With TAF’s support, Goldenlay improved its “last mile” distribution system, increased egg production, and began sourcing more soy from smallholder farmers like Stella.The other dimension of TAF’s approach to food security is to increase physical access to food. The lack of physical access to affordable and good quality food is a major concern in Africa. Poor infrastructure, especially transportation networks and storage, constrain the distribution of nutritious foods, forcing many countries to rely on imports for a large proportion of their food requirements. TAF projects worked to increase supply, enhance access, and lower the price of basic foods that are critically important to lower income families. Goldenlay, for example, was able to revamp its distribution model to allow high-protein eggs to reach more consumers in remote rural areas through bicycle peddlers and micro-retailers.
Overall, TAF implemented inclusive technical assistance projects for 12 agribusinesses in nine African countries that integrated more than 26,000 farmers in their supply chains.

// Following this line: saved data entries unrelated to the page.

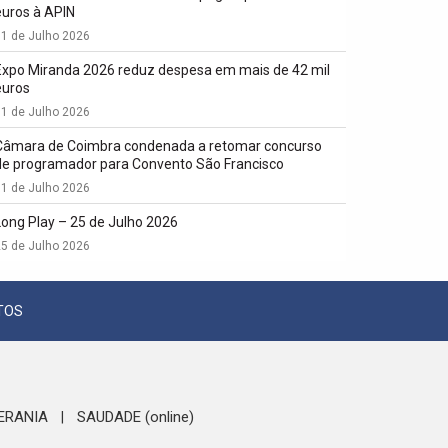
euros à APIN
1 de Julho 2026
Expo Miranda 2026 reduz despesa em mais de 42 mil
euros
1 de Julho 2026
Câmara de Coimbra condenada a retomar concurso
de programador para Convento São Francisco
1 de Julho 2026
Long Play – 25 de Julho 2026
5 de Julho 2026
TOS
ERANIA
SAUDADE (online)
|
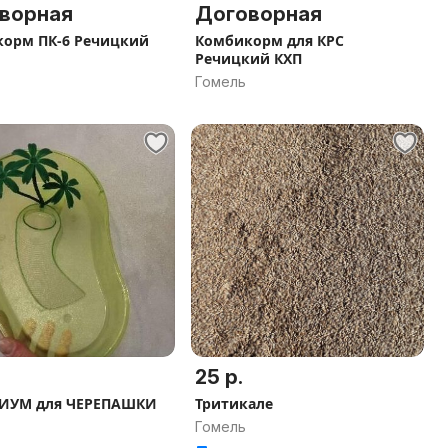
ворная
Договорная
орм ПК-6 Речицкий
Комбикорм для КРС
Речицкий КХП
Гомель
25 р.
РИУМ для ЧЕРЕПАШКИ
Тритикале
Гомель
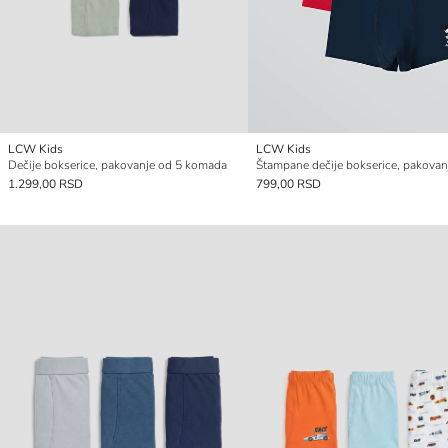
LCW Kids
LCW Kids
Dečije bokserice, pakovanje od 5 komada
1.299,00 RSD
799,00 RSD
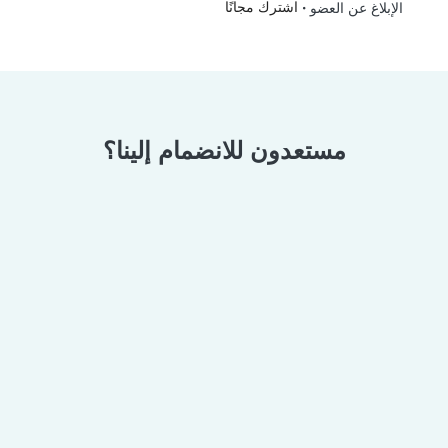
•
اشترك مجانًا
الإبلاغ عن العضو
مستعدون للانضمام إلينا؟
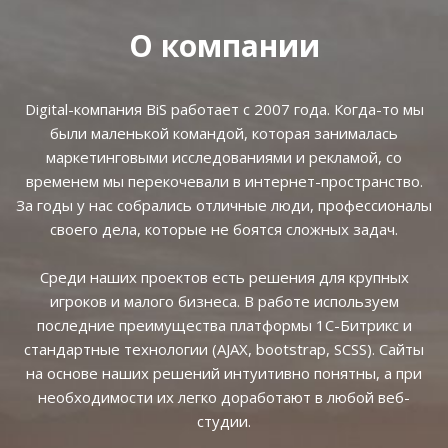
О компании
Digital-компания BiS работает с 2007 года. Когда-то мы
были маленькой командой, которая занималась
маркетинговыми исследованиями и рекламой, со
временем мы перекочевали в интернет-пространство.
За годы у нас собрались отличные люди, профессионалы
своего дела, которые не боятся сложных задач.
Среди наших проектов есть решения для крупных
игроков и малого бизнеса. В работе используем
последние преимущества платформы 1С-Битрикс и
стандартные технологии (AJAX, bootstrap, SCSS). Сайты
на основе наших решений интуитивно понятны, а при
необходимости их легко доработают в любой веб-
студии.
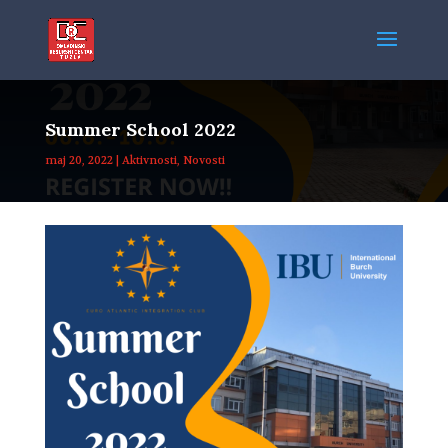
Summer School 2022
maj 20, 2022
|
Aktivnosti
,
Novosti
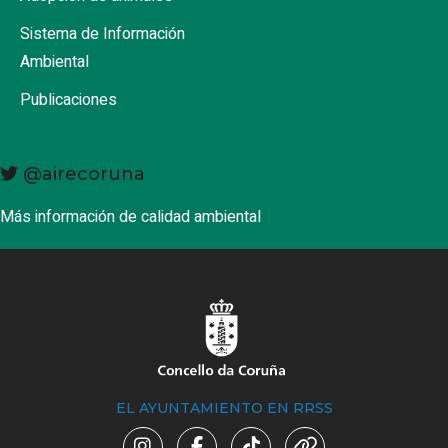
Sistema de Información
Ambiental
Publicaciones
@airecoruna
Más información de calidad ambiental
EL AYUNTAMIENTO EN RRSS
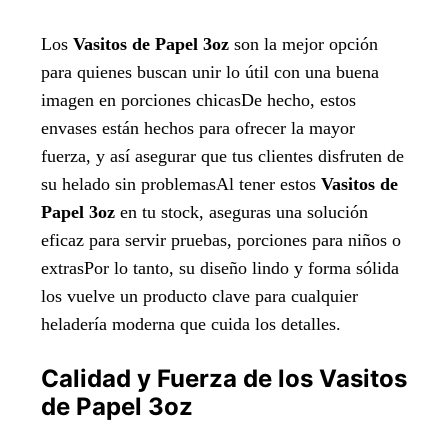
Los
Vasitos de Papel 3oz
son la mejor opción
para quienes buscan unir lo útil con una buena
imagen en porciones chicasDe hecho, estos
envases están hechos para ofrecer la mayor
fuerza, y así asegurar que tus clientes disfruten de
su helado sin problemasAl tener estos
Vasitos de
Papel 3oz
en tu stock, aseguras una solución
eficaz para servir pruebas, porciones para niños o
extrasPor lo tanto, su diseño lindo y forma sólida
los vuelve un producto clave para cualquier
heladería moderna que cuida los detalles.
Calidad y Fuerza de los Vasitos
de Papel 3oz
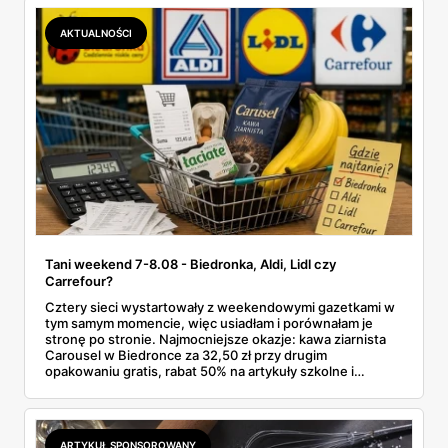
Makro ponad dwa razy więcej niż w weekendowej
promocji dyskontu.
AKTUALNOŚCI
Tani weekend 7-8.08 - Biedronka, Aldi, Lidl czy
Carrefour?
Cztery sieci wystartowały z weekendowymi gazetkami w
tym samym momencie, więc usiadłam i porównałam je
stronę po stronie. Najmocniejsze okazje: kawa ziarnista
Carousel w Biedronce za 32,50 zł przy drugim
opakowaniu gratis, rabat 50% na artykuły szkolne i
przemysłowe przy zakupie trzech sztuk oraz banany po
2,99 zł za kilogram, ale wyłącznie w sobotę z aplikacją. Aldi
odpowiada masłem za 2,99 zł. Werdykt w skrócie:
najwięcej wyciśniesz z Biedronki, po świeże warzywa jedź
ARTYKUŁ SPONSOROWANY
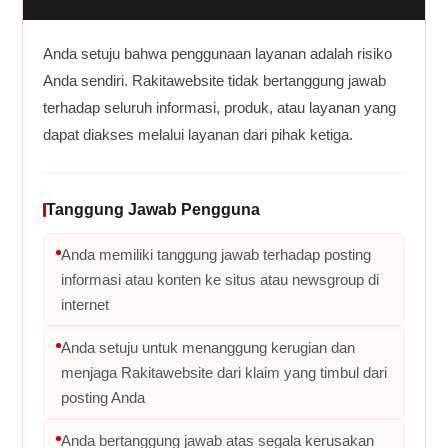
Anda setuju bahwa penggunaan layanan adalah risiko
Anda sendiri. Rakitawebsite tidak bertanggung jawab
terhadap seluruh informasi, produk, atau layanan yang
dapat diakses melalui layanan dari pihak ketiga.
Tanggung Jawab Pengguna
Anda memiliki tanggung jawab terhadap posting
informasi atau konten ke situs atau newsgroup di
internet
Anda setuju untuk menanggung kerugian dan
menjaga Rakitawebsite dari klaim yang timbul dari
posting Anda
Anda bertanggung jawab atas segala kerusakan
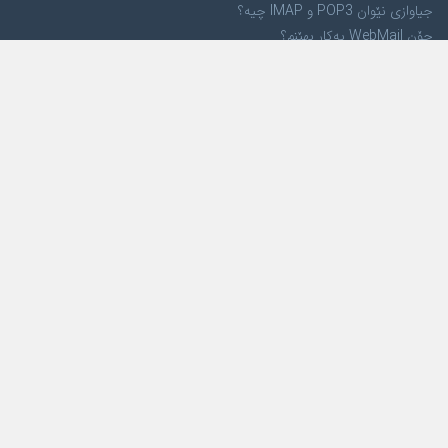
جیاوازی نێوان POP3 و IMAP چیە؟
چۆن WebMail بەکار بهێنم؟
کۆمپانیا
لە بارەی ئێمەوە
ئامانجمان
کڕیارەکانمان
پەیوەندی بکە
خزمەتگوزاری هۆست
هۆستی لینوکس
هۆستی ویندۆز
هۆستی وۆردپرێس
هۆستی VPS
پشتیوانی
پاڵپشتی هونەری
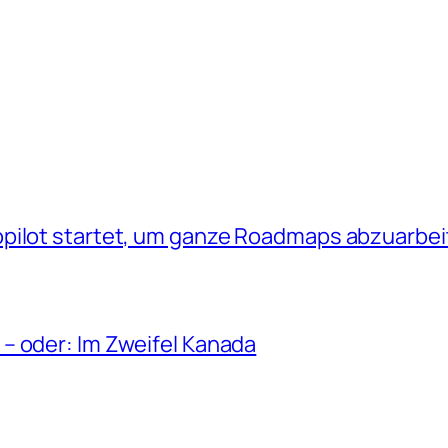
opilot startet, um ganze Roadmaps abzuarbe
– oder: Im Zweifel Kanada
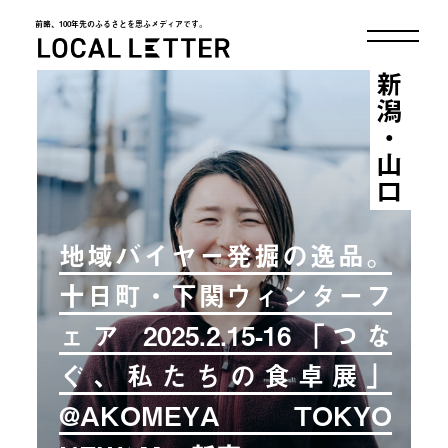
前略、100年先のふるさとを思ふメディアです。
LOCAL LETTER
新潟・山口
地域バイヤー発掘の逸品。
十日町・下関ウィンターフ
ェア 2025.2.15-16「つな
ぐ、私たちの食卓展」
@AKOMEYA TOKYO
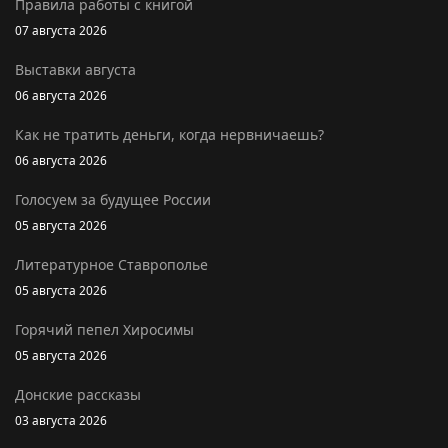
Правила работы с книгой
07 августа 2026
Выставки августа
06 августа 2026
Как не тратить деньги, когда нервничаешь?
06 августа 2026
Голосуем за будущее России
05 августа 2026
Литературное Ставрополье
05 августа 2026
Горячий пепел Хиросимы
05 августа 2026
Донские рассказы
03 августа 2026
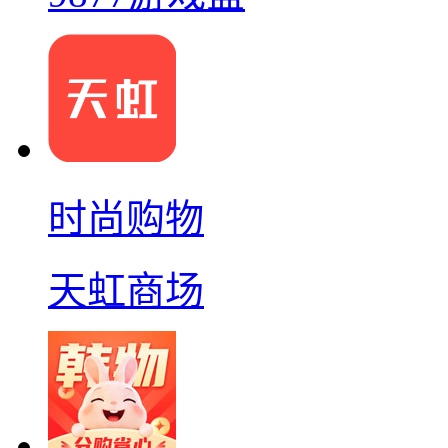
时尚购物
天虹商场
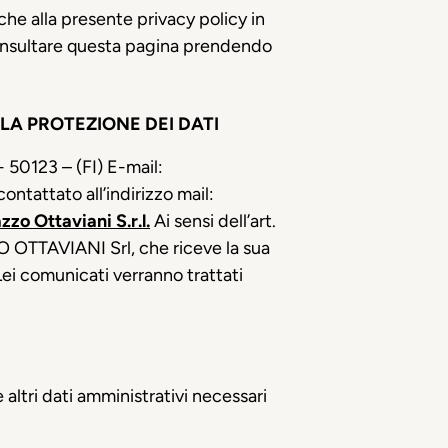
iche alla presente privacy policy in
onsultare questa pagina prendendo
LA PROTEZIONE DEI DATI
 50123 – (FI) E-mail:
ntattato all’indirizzo mail:
zzo Ottaviani S.r.l.
Ai sensi dell’art.
O OTTAVIANI Srl, che riceve la sua
 Lei comunicati verranno trattati
altri dati amministrativi necessari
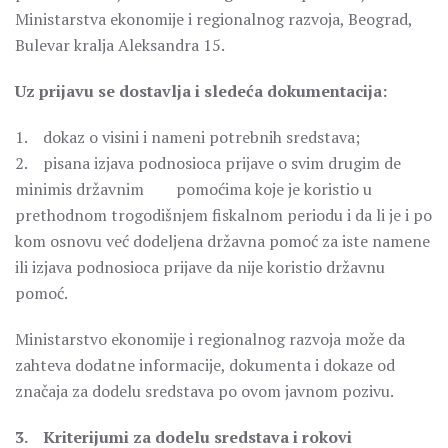
Ministarstva ekonomije i regionalnog razvoja, Beograd,
Bulevar kralja Aleksandra 15.
Uz prijavu se dostavlja i sledeća dokumentacija:
1. dokaz o visini i nameni potrebnih sredstava;
2. pisana izjava podnosioca prijave o svim drugim de
minimis državnim pomoćima koje je koristio u
prethodnom trogodišnjem fiskalnom periodu i da li je i po
kom osnovu već dodeljena državna pomoć za iste namene
ili izjava podnosioca prijave da nije koristio državnu
pomoć.
Ministarstvo ekonomije i regionalnog razvoja može da
zahteva dodatne informacije, dokumenta i dokaze od
značaja za dodelu sredstava po ovom javnom pozivu.
3. Kriterijumi za dodelu sredstava i rokovi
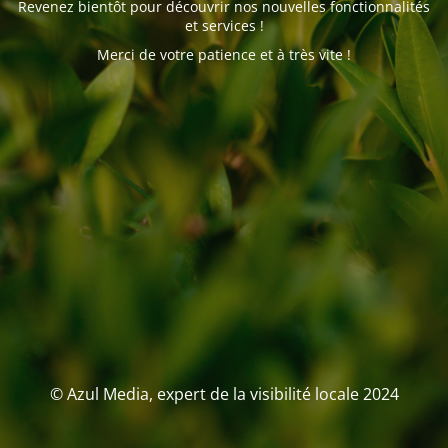
Revenez bientôt pour découvrir nos nouvelles fonctionnalités
et services !
Merci de votre patience et à très vite !
© Azul Media, expert de la visibilité locale 2024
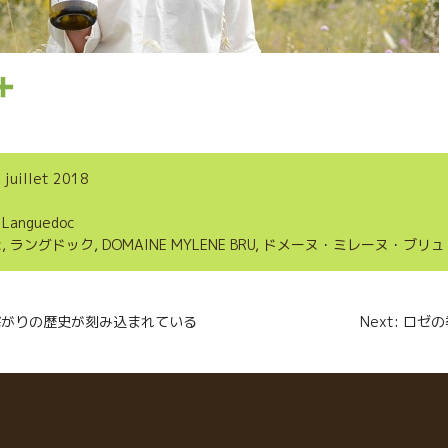
P
a
r
, juillet 2018
t
,
Languedoc
a
c
,
ラングドック
,
DOMAINE MYLENE BRU
,
ドメーヌ・ミレーヌ・ブリュ
g
e
n
の繋がりの歴史が刻み込まれている
Next: ロ
r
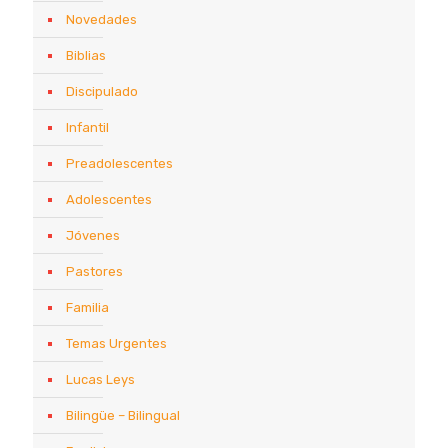
Novedades
Biblias
Discipulado
Infantil
Preadolescentes
Adolescentes
Jóvenes
Pastores
Familia
Temas Urgentes
Lucas Leys
Bilingüe – Bilingual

These interventions increased smallholders’ net incomes by more than $1.3 million, while the companies in AAF’s portfolio produced more than 2.6 million metric tons of food and food-related products. Building on the success and lessons of the first TAF, TechnoServe is working with Phatisa, AAF’s private equity fund manager, to raise a Technical Assistance Facility for their second fund.
The partnership has demonstrated that investment in the agribusiness sector, particularly when paired with effective technical assistance, is less risky than many investors think. But the returns on enhancing food security are enormous. Ending child undernutrition could increase a developing country’s GDP by as much as 16.5 percent. And for farmers like Stella, the health and well-being of their children is priceless.